Kontribusi Dua Pemain Berdarah Indonesia Kalahkan Eks Klub Andrej Kramaric

Football5star.com, Indonesia – Striker Hoffenheim, Andrej Kramarić jadi pusat perhatian setelah mencetak quattrick (4 gol) ke gawang Borussia Dortmund, Sabtu (27/6/2020). Namun pada Jumat (26/6), eks klub Andrej Kramaric, HNK Rijeka malah kalah dari HNK Gorica 1-2. Kemenangan HNK Gorica tak lepas dari kontribusi dua pemain berdarah Indonesia, Joey Suk dan Matthew Steenvoorden

Pada laga yang berlangsung di markas sendiri, HNK Rijeka sudah tak berdaya sejak menit awal babak pertama. Gorica langsung unggul pada menit ke-12 setelah Cherif Ndiaye dijatuhkan oleh bek Rijeka di kotak terlarang. Pelanggaran itu bermula saat tim tamu meraih sepak pojok.

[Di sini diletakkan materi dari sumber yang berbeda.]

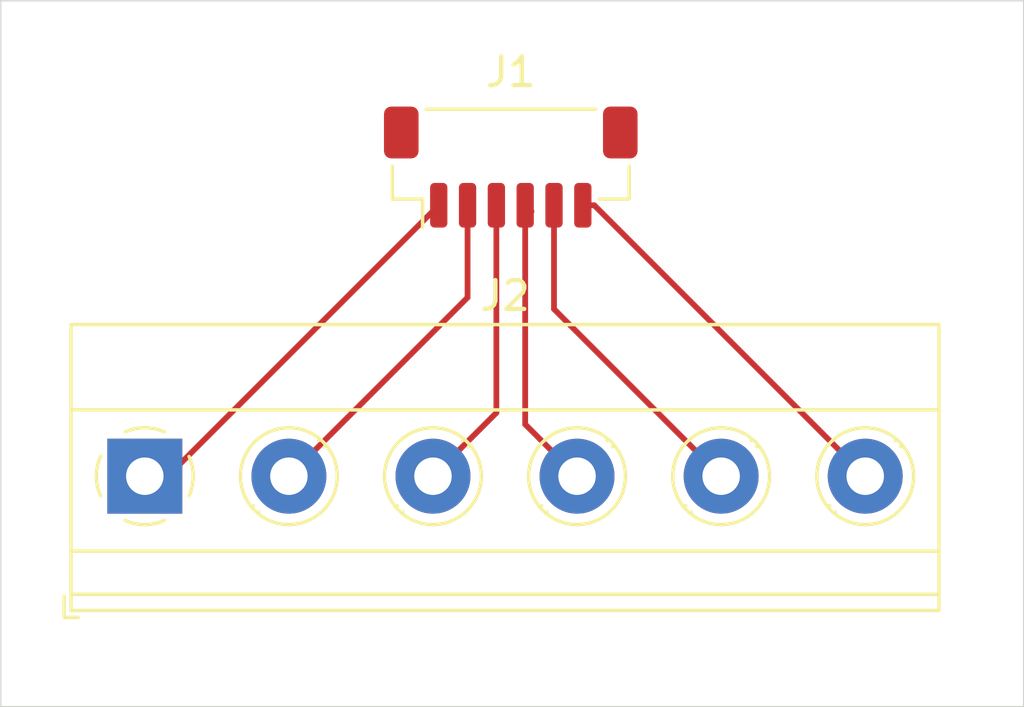
<source format=kicad_pcb>
(kicad_pcb
	(version 20240108)
	(generator "pcbnew")
	(generator_version "8.0")
	(general
		(thickness 1.6)
		(legacy_teardrops no)
	)
	(paper "A4")
	(layers
		(0 "F.Cu" signal)
		(31 "B.Cu" signal)
		(32 "B.Adhes" user "B.Adhesive")
		(33 "F.Adhes" user "F.Adhesive")
		(34 "B.Paste" user)
		(35 "F.Paste" user)
		(36 "B.SilkS" user "B.Silkscreen")
		(37 "F.SilkS" user "F.Silkscreen")
		(38 "B.Mask" user)
		(39 "F.Mask" user)
		(40 "Dwgs.User" user "User.Drawings")
		(41 "Cmts.User" user "User.Comments")
		(42 "Eco1.User" user "User.Eco1")
		(43 "Eco2.User" user "User.Eco2")
		(44 "Edge.Cuts" user)
		(45 "Margin" user)
		(46 "B.CrtYd" user "B.Courtyard")
		(47 "F.CrtYd" user "F.Courtyard")
		(48 "B.Fab" user)
		(49 "F.Fab" user)
		(50 "User.1" user)
		(51 "User.2" user)
		(52 "User.3" user)
		(53 "User.4" user)
		(54 "User.5" user)
		(55 "User.6" user)
		(56 "User.7" user)
		(57 "User.8" user)
		(58 "User.9" user)
	)
	(setup
		(stackup
			(layer "F.SilkS"
				(type "Top Silk Screen")
			)
			(layer "F.Paste"
				(type "Top Solder Paste")
			)
			(layer "F.Mask"
				(type "Top Solder Mask")
				(thickness 0.01)
			)
			(layer "F.Cu"
				(type "copper")
				(thickness 0.035)
			)
			(layer "dielectric 1"
				(type "core")
				(thickness 1.51)
				(material "FR4")
				(epsilon_r 4.5)
				(loss_tangent 0.02)
			)
			(layer "B.Cu"
				(type "copper")
				(thickness 0.035)
			)
			(layer "B.Mask"
				(type "Bottom Solder Mask")
				(thickness 0.01)
			)
			(layer "B.Paste"
				(type "Bottom Solder Paste")
			)
			(layer "B.SilkS"
				(type "Bottom Silk Screen")
			)
			(copper_finish "None")
			(dielectric_constraints no)
		)
		(pad_to_mask_clearance 0)
		(allow_soldermask_bridges_in_footprints no)
		(pcbplotparams
			(layerselection 0x00010fc_ffffffff)
			(plot_on_all_layers_selection 0x0000000_00000000)
			(disableapertmacros no)
			(usegerberextensions yes)
			(usegerberattributes yes)
			(usegerberadvancedattributes yes)
			(creategerberjobfile yes)
			(dashed_line_dash_ratio 12.000000)
			(dashed_line_gap_ratio 3.000000)
			(svgprecision 4)
			(plotframeref no)
			(viasonmask no)
			(mode 1)
			(useauxorigin no)
			(hpglpennumber 1)
			(hpglpenspeed 20)
			(hpglpendiameter 15.000000)
			(pdf_front_fp_property_popups yes)
			(pdf_back_fp_property_popups yes)
			(dxfpolygonmode yes)
			(dxfimperialunits yes)
			(dxfusepcbnewfont yes)
			(psnegative no)
			(psa4output no)
			(plotreference yes)
			(plotvalue yes)
			(plotfptext yes)
			(plotinvisibletext no)
			(sketchpadsonfab no)
			(subtractmaskfromsilk yes)
			(outputformat 1)
			(mirror no)
			(drillshape 0)
			(scaleselection 1)
			(outputdirectory "output/")
		)
	)
	(net 0 "")
	(net 1 "Net-(J2-Pin_4)")
	(net 2 "Net-(J2-Pin_2)")
	(net 3 "Net-(J2-Pin_6)")
	(net 4 "Net-(J2-Pin_1)")
	(net 5 "Net-(J2-Pin_5)")
	(net 6 "Net-(J2-Pin_3)")
	(footprint "Connector_JST:JST_SH_BM06B-SRSS-TB_1x06-1MP_P1.00mm_Vertical" (layer "F.Cu") (at 148.7 66.7728))
	(footprint "TerminalBlock_Phoenix:TerminalBlock_Phoenix_MKDS-1,5-6_1x06_P5.00mm_Horizontal" (layer "F.Cu") (at 136 77.5))
	(gr_rect
		(start 131 61)
		(end 166.5 85.5)
		(stroke
			(width 0.05)
			(type default)
		)
		(fill none)
		(layer "Edge.Cuts")
		(uuid "4f08a46c-c44e-4764-b1ad-7bca1f159e28")
	)
	(segment
		(start 149.2 75.7)
		(end 149.2 68.0978)
		(width 0.2)
		(layer "F.Cu")
		(net 1)
		(uuid "74368255-b09e-4201-a7f3-98d43974b129")
	)
	(segment
		(start 149.42 68.3178)
		(end 149.2 68.0978)
		(width 0.2)
		(layer "F.Cu")
		(net 1)
		(uuid "cc95082d-e555-4f8c-8e96-9a65d352d84f")
	)
	(segment
		(start 151 77.5)
		(end 149.2 75.7)
		(width 0.2)
		(layer "F.Cu")
		(net 1)
		(uuid "dc9a20ed-5092-4262-b863-9e2706572a57")
	)
	(segment
		(start 147.2 71.3)
		(end 147.2 68.0978)
		(width 0.2)
		(layer "F.Cu")
		(net 2)
		(uuid "4548e0db-b6b7-4b5a-80fd-27127469bdbb")
	)
	(segment
		(start 141 77.5)
		(end 147.2 71.3)
		(width 0.2)
		(layer "F.Cu")
		(net 2)
		(uuid "9b068de6-3132-4caa-81fa-25f502aecdc3")
	)
	(segment
		(start 151.5978 68.0978)
		(end 151.2 68.0978)
		(width 0.2)
		(layer "F.Cu")
		(net 3)
		(uuid "08454138-6648-4880-9732-f7f9c45446a7")
	)
	(segment
		(start 161 77.5)
		(end 151.5978 68.0978)
		(width 0.2)
		(layer "F.Cu")
		(net 3)
		(uuid "d55f09c8-9083-424e-9d82-cd7191849088")
	)
	(segment
		(start 136.7978 77.5)
		(end 146.2 68.0978)
		(width 0.2)
		(layer "F.Cu")
		(net 4)
		(uuid "4f71a88b-356a-496d-b22c-bd958f26df11")
	)
	(segment
		(start 136 77.5)
		(end 136.7978 77.5)
		(width 0.2)
		(layer "F.Cu")
		(net 4)
		(uuid "bec6009c-27ca-434a-9f0e-1b5abf6c0c7b")
	)
	(segment
		(start 150.2 71.7)
		(end 150.2 68.0978)
		(width 0.2)
		(layer "F.Cu")
		(net 5)
		(uuid "4d684a85-8508-468e-afcb-5888193a48be")
	)
	(segment
		(start 156 77.5)
		(end 150.2 71.7)
		(width 0.2)
		(layer "F.Cu")
		(net 5)
		(uuid "dfe04c14-de0d-4765-8532-c2b46d3bc0d5")
	)
	(segment
		(start 146 77.5)
		(end 148.2 75.3)
		(width 0.2)
		(layer "F.Cu")
		(net 6)
		(uuid "5ee1aeb5-5a59-4d82-a074-6f7c38e2b83e")
	)
	(segment
		(start 148.2 75.3)
		(end 148.2 68.0978)
		(width 0.2)
		(layer "F.Cu")
		(net 6)
		(uuid "a4398b24-4321-49a0-a195-dcc6969db0d3")
	)
)

</source>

Dalam tayangan ulang terlihat pergerakan dari Joey Suk sebelum pelanggaran itu terjadi membuat barisan pemain Rijeka kebingungan. Alhasil ketika bola jatuh ke kaki Nidaye, gelandang Rijeka, Luka Capan justru menjatuhkan pemain asal Senegal tersebut.

Lovric yang jadi algojo sukses membuat Gorica unggul 1-0. Tertinggal satu gol, Rijeka berusaha untuk menyamakan kedudukan. Peran dari pemain berdarah Indonesia lainnya, Matthew Steenvoorden terlihat. Salah satunya ialah ketenangannya saat pemain Rijeka mendapat peluang emas di menit ke-29.

Aksi pemain berdarah Indonesia

Pemain Rijeka yang tinggal berhadapan dengan kiper Gorica tak mampu mencetak gol karena aksi Steenvoorden yang langsung menutup gawang yang sudah kosong. Pada babak kedua, Gorica mampu mencetak gol keduanya lewat aksi Ndiaye.

Gol ini pun tak lepas dari aksi Joey Suk. Gol Ndiaye berawal dari perebutan bola Sok dengan dua pemain Rijeka. Bola berhasil disundul oleh Krizmanic dan membuat Ndiaye menceploskan bola ke gawang Rijeka.

Tim tuan rumah di menit ke-84 berhasil mencetak gol pada menit ke-84 lewat aksi Felipe Pires. Menang 2-1 membuat Gorica berada di peringkat ke-6 HNL 1, di bawah Rijeka yang berada di posisi kelima.

Pada 10 April lalu, Joey Sok disebut tengah dilirik oleh Persija. Pemain berkepala plontos ini memang sudah sejak tahun lalu jadi incaran tim Macan Kemayoran.

Saat dihubungi Football5star.com beberapa waktu lalu, pemain yang tengah jalani proses naturalisasi ini tak menampik jika Persija mengincar dirinya. “Untuk saat ini memang tak ada kontak dari manajemen Persija. Kalau tak salah terakhir mereka menghubungi tahun lalu,” kata pemain 30 tahun tersebut.

Sementara Matthew Steenvoorden merupakan bek Belanda yang mengakui bahwa kakeknya lahir di Semarang. Ia pun sempat mengutarakan keinginannya bisa membela timnas Indonesia.